一般講演(ポスター発表) P1-399 (Poster presentation)

淡水性カメ類における甲板表面の年輪を用いた成長過程の推定

*下藤章,宍倉慎一郎,大竹海也,加賀山翔一,長谷川雅美

動物の個体群統計学的なパラメータの推定やそれに基づく個体群動態の理解には,個体の成長過程の解明は重要な課題である.長命な動物の成長を標識再捕獲法に基づいて解明するためには十分に長い調査期間を要するが,カメ類では腹甲の甲板上に形成される年輪から過去の腹甲長の推定を行うBack-Calculation法(以下,BC法)を適用し,一度の捕獲・測定作業で過去数年分の成長データを得ることが可能である.しかし,標識再捕獲法による成長解析とBC法の相互比較による精度の検証や,BC法を用いた大規模な成長解析ほとんど行われていない.そこで,BC法と標識再捕獲法による成長解析を相互比較し,その有効性を検証する研究を行った.対象種はミシシッピアカミミガメ,クサガメ,ニホンイシガメで,2013年から2015年にかけて,北総地域の河川とため池で野外調査を行った.前年の捕獲時からちょうど1年後に再捕獲された個体を用いて,実際の年間成長量を求めた.また,2015年に捕獲され年輪が明瞭に残っている個体から,過去数年分の年間成長量を推定した.年間成長量の実測値と推定値について,種と性別ごとに回帰直線を算出し,その整合性について検証した.アカミミガメとニホンイシガメでは性別に関わらず年間成長量の実測値と推定値の間に統計的な有意差はなかった(共分散分析、p > 0.05)。
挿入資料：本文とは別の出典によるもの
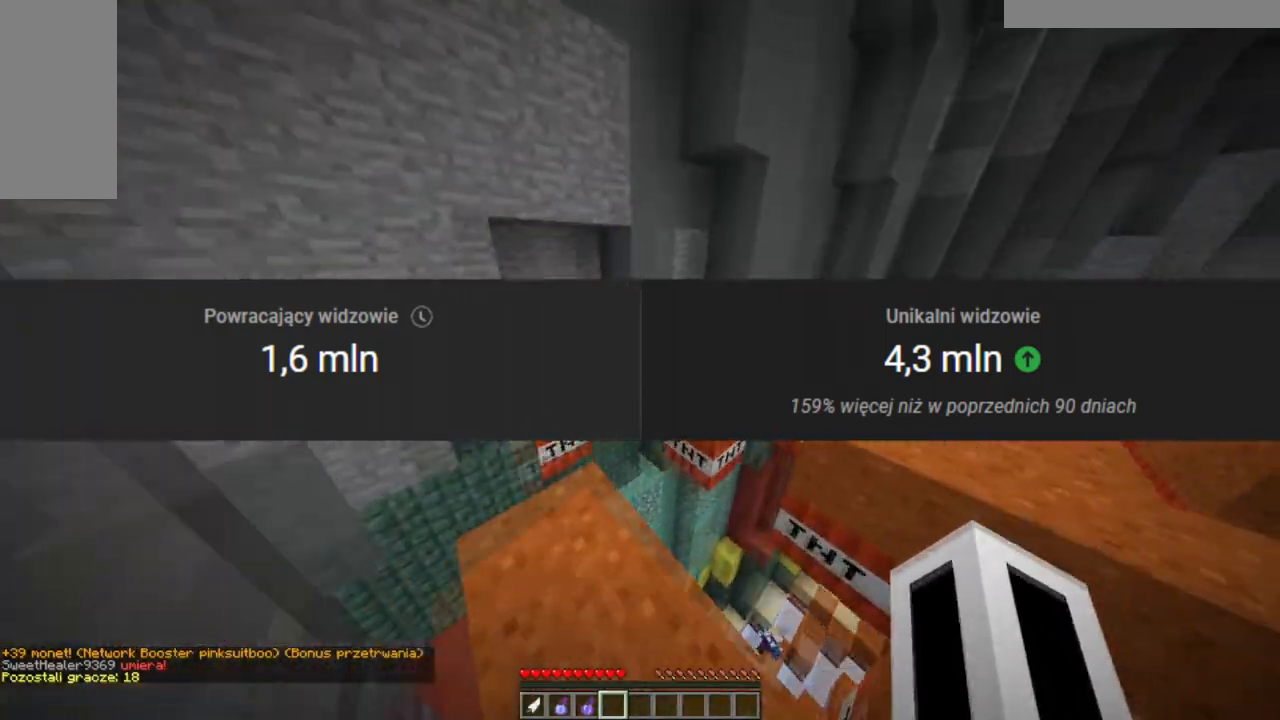
{"keys": ["w"], "mouse": [], "events": []}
一方、クサガメでは,雌雄共に年間成長量の実測値と推定値の間に有意差がみられた(共分散分析p < 0.05)。クサガメの結果は、メスの再捕獲数が少なかったこと、オスの再捕獲個体の体サイズに偏りがみられたことなどが推定精度へ影響を与えたと考えられる。アカミミガメとニホンイシガメにおいては成長量解析におけるBC法の有用性が示されたと考えられる.